How many British families this year will have at least one copy of Routledge’s The Children’s Haggadah at their Seder table? I’ve done some rigorous statistical analysis and the answer is “loads and loads”.
The Children’s Haggadah was first published in Berlin in 1933 as Die Haggadah Des Kindes and appears to have been translated into English in the same year. It remains incredibly popular, despite the enormous range of other Haggadot on the market, including many designed for children — and it crosses denominations in its appeal.
The earliest copy in my family was presented to my mother (who turns 80 this Pesach Shabbat), “for good progress in Gosforth Hebrew classes”. It was printed in 1942 and the paper is yellow and very soft —presumably because higher quality paper wasn’t available during the war.
A lot of the enduring appeal has to do with nostalgia. Parents who remember it fondly from their own childhood buy copies for their children, and so it goes on. But I think it’s also because it has really stood the test of time.
The illustrations from The Children’s Haggadah are etched into the consciousness of thousands of Jews who grew up with it. There’s the afikomen page, for example, with a family sitting round the Seder table. (A friend points out that the girl’s dress has ridden up and her garter belt is showing, which caused much hilarity at her own childhood Seder).

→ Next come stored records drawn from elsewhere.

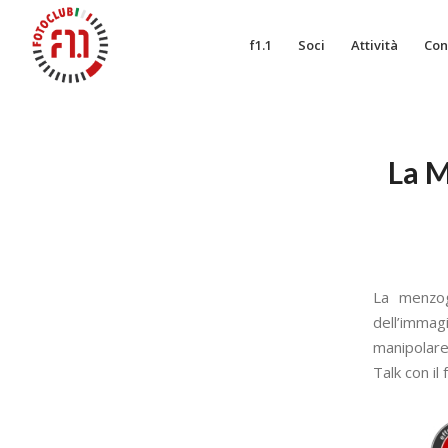
f1.1
Soci
Attività
Con
La M
La menzog
dell’immag
manipolare 
Talk con il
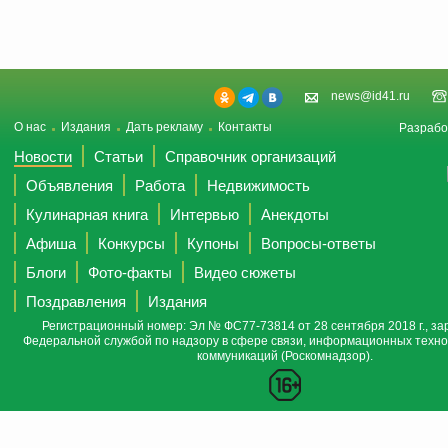
news@id41.ru
О нас
Издания
Дать рекламу
Контакты
Разрабо
Новости
Статьи
Справочник организаций
Объявления
Работа
Недвижимость
Кулинарная книга
Интервью
Анекдоты
Афиша
Конкурсы
Купоны
Вопросы-ответы
Блоги
Фото-факты
Видео сюжеты
Поздравления
Издания
Регистрационный номер: Эл № ФС77-73814 от 28 сентября 2018 г., за
Федеральной службой по надзору в сфере связи, информационных техно
коммуникаций (Роскомнадзор).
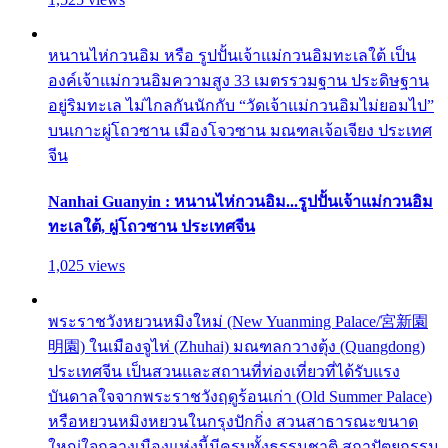
หนานไห่กวนอิม หรือ รูปปั้นเจ้าแม่กวนอิมทะเลใต้ เป็น
องค์เจ้าแม่กวนอิมความสูง 33 เมตรรวมฐาน ประดิษฐาน
อยู่ริมทะเล ไม่ไกลกันนักกับ “วัดเจ้าแม่กวนอิมไม่ยอมไป”
บนเกาะผู่โถวซาน เมืองโจวซาน มณฑลเจ้อเจียง ประเทศ
จีน
Nanhai Guanyin : หนานไห่กวนอิม...รูปปั้นเจ้าแม่กวนอิม
ทะเลใต้, ผู่โถวซาน ประเทศจีน
1,025 views
พระราชวังหยวนหมิงใหม่ (New Yuanming Palace/宮新園
明園) ในเมืองจูไห่ (Zhuhai) มณฑลกวางตุ้ง (Quangdong)
ประเทศจีน เป็นสวนและสถานที่ท่องเที่ยวที่ได้รับแรง
บันดาลใจจากพระราชวังฤดูร้อนเก่า (Old Summer Palace)
หรือหยวนหมิงหยวนในกรุงปักกิ่ง สวนสาธารณะขนาด
ใหญ่ใจกลางเมืองแห่งนี้มีครบทั้งธรรมชาติ สถาปัตยกรรม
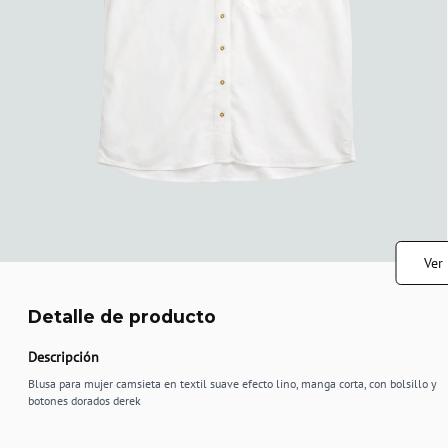
Ver
Detalle de producto
Descripción
Blusa para mujer camsieta en textil suave efecto lino, manga corta, con bolsillo y
botones dorados derek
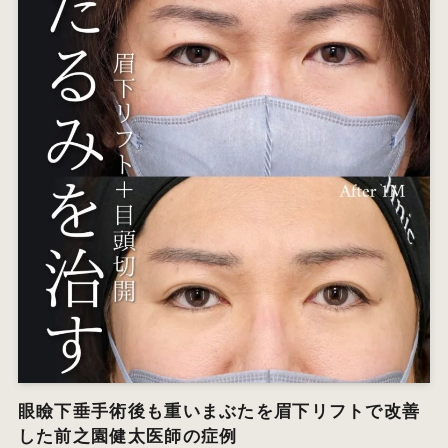
眼瞼下垂手術後も重いまぶたを眉下リフトで改善
した前之園健太医師の症例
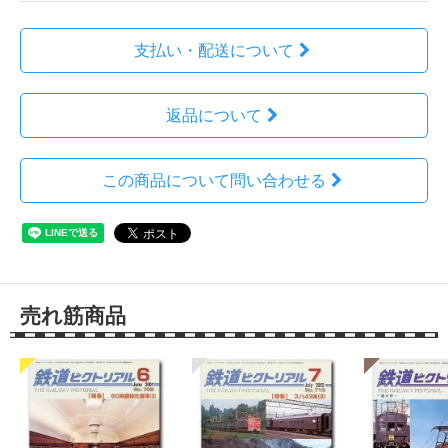
支払い・配送について
返品について
この商品について問い合わせる
売れ筋商品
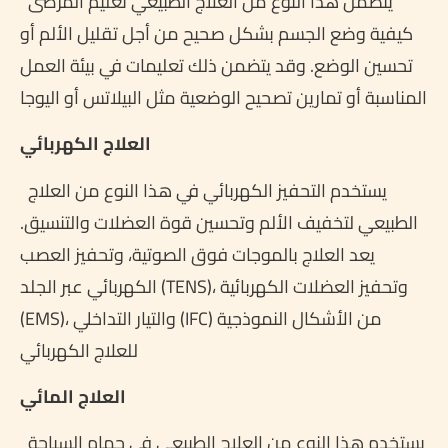
يتضمن هذا النوع من العلاج الطبيعي تعليم المرضى
كيفية وضع الجسم بشكل صحيح من أجل تقليل الألم أو
تحسين الوضع. وقد يتضمن ذلك تعليمات في بيئة العمل
المناسبة أو تمارين تصحيح الوضعية مثل البيلاتس أو اليوجا
العلاج الكهربائي
يستخدم التحفيز الكهربائي في هذا النوع من العلاج
الطبيعي لتخفيف الألم وتحسين قوة العضلات والتنسيق.
يعد العلاج بالموجات فوق الصوتية، وتحفيز العصب
الكهربائي عبر الجلد (TENS)، وتحفيز العضلات الكهربائية
(EMS)، والتيار التداخلي (IFC) من الأشكال النموذجية
للعلاج الكهربائي
العلاج المائي
يستخدم هذا النوع من العلاج الطبيعي في حمام السباحة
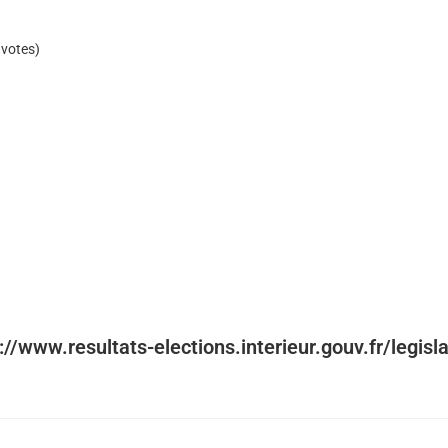
 votes)
)
s://www.resultats-elections.interieur.gouv.fr/legisl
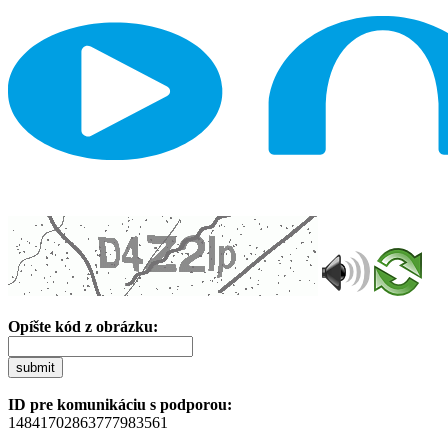
Opíšte kód z obrázku:
submit
ID pre komunikáciu s podporou:
14841702863777983561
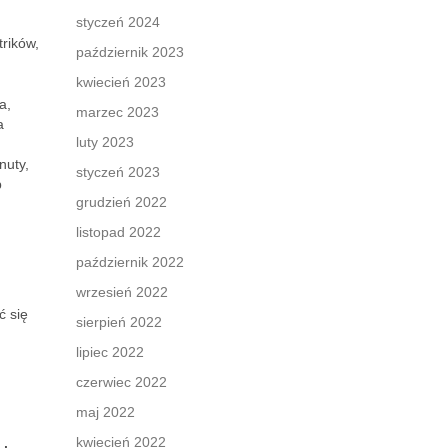
styczeń 2024
trików,
październik 2023
kwiecień 2023
a,
marzec 2023
a
luty 2023
nuty,
styczeń 2023
b
grudzień 2022
listopad 2022
październik 2022
wrzesień 2022
ć się
sierpień 2022
lipiec 2022
czerwiec 2022
maj 2022
kwiecień 2022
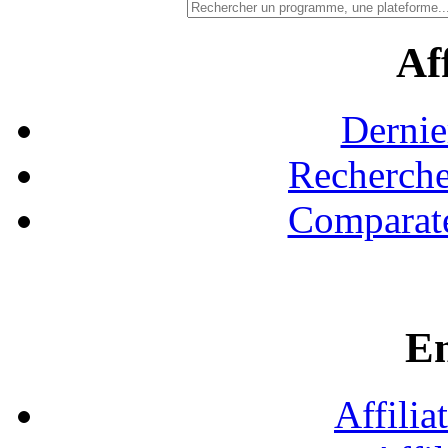
Aff
Dernie
Recherche
Comparate
En
Affilia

There’s the vignette on the back cover of a little boy asleep, cuddling a copy of the very same Haggadah and still wearing his kippah. And the bucolic scene for “Next year in Jerusalem”, in which pioneers work on the sun-drenched land, accompanied by a camel, some sheep and — rather surprisingly — a duck.

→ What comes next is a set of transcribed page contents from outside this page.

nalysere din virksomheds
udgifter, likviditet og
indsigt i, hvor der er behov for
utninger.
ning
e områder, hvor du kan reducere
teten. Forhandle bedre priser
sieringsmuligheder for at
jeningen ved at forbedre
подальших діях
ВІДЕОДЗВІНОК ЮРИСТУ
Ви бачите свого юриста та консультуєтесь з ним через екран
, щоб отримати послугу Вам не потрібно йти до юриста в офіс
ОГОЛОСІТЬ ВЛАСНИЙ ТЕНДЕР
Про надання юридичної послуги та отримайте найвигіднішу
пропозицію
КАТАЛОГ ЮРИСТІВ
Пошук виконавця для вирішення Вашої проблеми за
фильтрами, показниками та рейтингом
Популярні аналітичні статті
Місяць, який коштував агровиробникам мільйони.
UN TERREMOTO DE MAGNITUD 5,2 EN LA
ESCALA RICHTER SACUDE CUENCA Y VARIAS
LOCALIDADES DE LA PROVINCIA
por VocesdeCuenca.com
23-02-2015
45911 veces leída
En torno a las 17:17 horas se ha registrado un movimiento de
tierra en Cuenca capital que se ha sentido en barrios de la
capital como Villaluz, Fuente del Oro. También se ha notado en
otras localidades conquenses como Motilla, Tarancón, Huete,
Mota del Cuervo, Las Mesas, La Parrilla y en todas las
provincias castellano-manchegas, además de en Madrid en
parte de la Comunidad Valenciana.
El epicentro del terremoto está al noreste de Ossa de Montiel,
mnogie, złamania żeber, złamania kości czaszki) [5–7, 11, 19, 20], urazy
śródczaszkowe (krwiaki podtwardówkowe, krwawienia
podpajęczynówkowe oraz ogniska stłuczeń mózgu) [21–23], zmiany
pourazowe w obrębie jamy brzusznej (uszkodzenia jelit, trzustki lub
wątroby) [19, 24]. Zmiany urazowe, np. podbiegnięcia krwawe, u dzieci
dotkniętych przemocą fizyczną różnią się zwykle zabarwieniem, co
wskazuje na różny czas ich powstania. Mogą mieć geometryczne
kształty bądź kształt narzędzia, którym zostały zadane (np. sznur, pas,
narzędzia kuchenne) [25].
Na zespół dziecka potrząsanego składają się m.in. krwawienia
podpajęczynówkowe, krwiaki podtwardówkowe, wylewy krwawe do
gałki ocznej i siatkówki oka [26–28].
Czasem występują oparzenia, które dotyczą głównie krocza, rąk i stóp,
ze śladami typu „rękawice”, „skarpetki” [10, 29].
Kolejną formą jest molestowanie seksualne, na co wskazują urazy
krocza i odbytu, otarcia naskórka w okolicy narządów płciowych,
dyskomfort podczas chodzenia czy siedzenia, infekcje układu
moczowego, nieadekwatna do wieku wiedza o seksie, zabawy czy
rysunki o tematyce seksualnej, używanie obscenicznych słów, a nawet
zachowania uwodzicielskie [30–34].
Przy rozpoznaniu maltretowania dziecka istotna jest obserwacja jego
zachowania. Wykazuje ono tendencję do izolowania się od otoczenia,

The text design is exemplary, with huge, clear type, both in Hebrew and in English, and each section easily identifiable because the first word is in red, making it super easy to follow.
But, of course, the real stand-out feature is the moving parts. Pull a tab and help Pharaoh’s daughter rescue Moses from the bulrushes; pull another and watch the Egyptians drown…

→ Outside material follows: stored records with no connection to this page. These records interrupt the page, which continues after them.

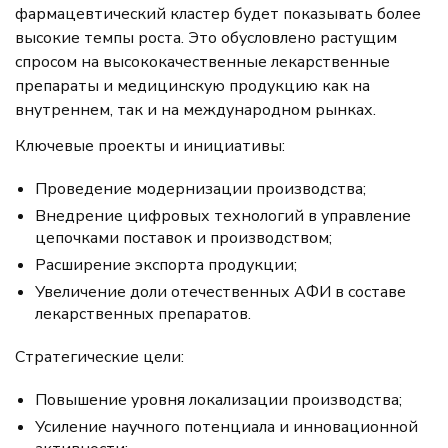
фармацевтический кластер будет показывать более
высокие темпы роста. Это обусловлено растущим
спросом на высококачественные лекарственные
препараты и медицинскую продукцию как на
внутреннем, так и на международном рынках.
Ключевые проекты и инициативы:
Проведение модернизации производства;
Внедрение цифровых технологий в управление
цепочками поставок и производством;
Расширение экспорта продукции;
Увеличение доли отечественных АФИ в составе
лекарственных препаратов.
Стратегические цели:
Повышение уровня локализации производства;
Усиление научного потенциала и инновационной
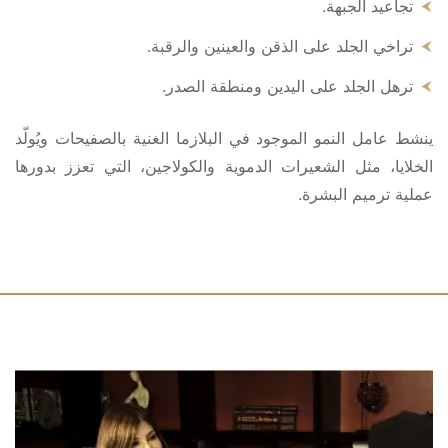
تجاعيد الجبهة.
تراخي الجلد على الذقن والعينين والرقبة.
ترهل الجلد على اليدين ومنطقة الصدر.
ينشط عامل النمو الموجود في البلازما الغنية بالصفيحات ويُولّد
الخلايا، مثل الشعيرات الدموية والكولاجين، التي تعزز بدورها
عملية ترميم البشرة.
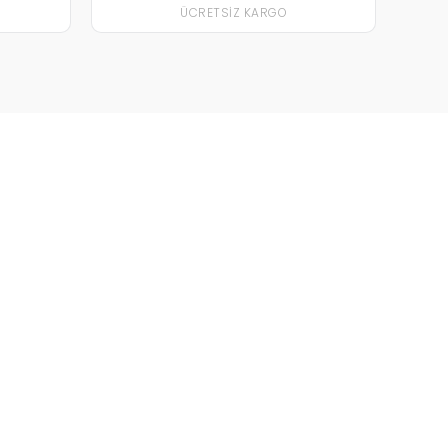
ÜCRETSIZ KARGO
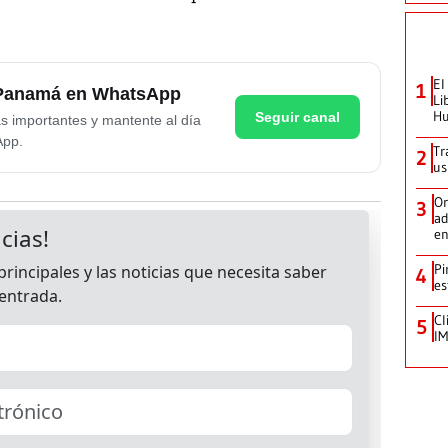
El
1
e Panamá en WhatsApp
Li
Hu
Seguir canal
as importantes y mantente al día
App.
Tr
2
us
Or
3
ad
en
Pi
4
es
Cl
5
IM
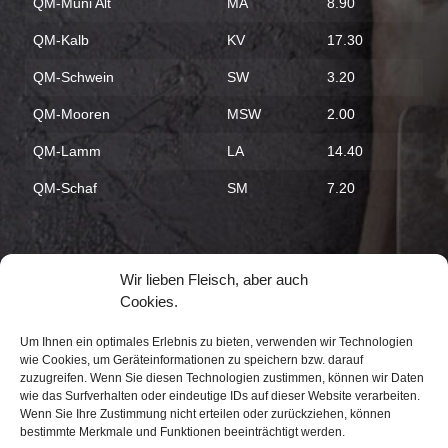
QM-Muni Alt
MA
8.90
QM-Kalb
KV
17.30
QM-Schwein
SW
3.20
QM-Mooren
MSW
2.00
QM-Lamm
LA
14.40
QM-Schaf
SM
7.20
Wir lieben Fleisch, aber auch
Cookies.
Um Ihnen ein optimales Erlebnis zu bieten, verwenden wir Technologien
Kontakt
wie Cookies, um Geräteinformationen zu speichern bzw. darauf
Sitemap
Lucarna Macana AG
zuzugreifen. Wenn Sie diesen Technologien zustimmen, können wir Daten
wie das Surfverhalten oder eindeutige IDs auf dieser Website verarbeiten.
Wildbachstrasse 20
Impressum
Wenn Sie Ihre Zustimmung nicht erteilen oder zurückziehen, können
CH-8340 Hinwil
bestimmte Merkmale und Funktionen beeinträchtigt werden.
Datenschutz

…Except that they don’t! Because all the tabs are broken! The Egyptians, instead of drowning, remain permanently submerged.
The spinning wheel of plagues is dislodged so that it will only turn if you put a finger in the middle to hold it in place. I have found just one person whose childhood copy is still intact, a situation that one might describe as a miracle like the parting of the Red Sea.
Yet, strangely, it doesn’t seem to matter. The Children’s Haggadah is a rare example of an object where the very fact of it not working properly adds to its charm. People describe their damaged copies in gleeful tones. This may be because the precise way in which each copy doesn’t work individualises it, so people feel extra affectionate when they’re reunited with it each year.
These days, many families create interactive, child-centred Seders but, until quite recently, children were expected to sit at the table for many hours, while the four questions that the youngest of them had asked at the beginning were answered, at great length and in Hebrew — a language that they could probably read but not understand. Little wonder that the illustrations in this Haggadah were stared at, the wheel turned, the tabs pulled, again and again, until every page of the book became unforgettably familiar.
A 1952 advertisement for the Haggadah in the JC reads, “The pictures, many of which are ingeniously constructed to move, with fascinating results, are not the least delightful features of the whole praiseworthy production.” The advertising copywriter in question could have done with some lessons in being punchy and to the point— but the general sentiment is definitely correct.
Pesach is a festival of memory, and this Haggadah is self-fulfilling in that respect; our battered copies, with their matzah crumbs and wine stains and dedications on the flyleaf, link us to many decades of bygone Seders and to the people who sat round the table with us.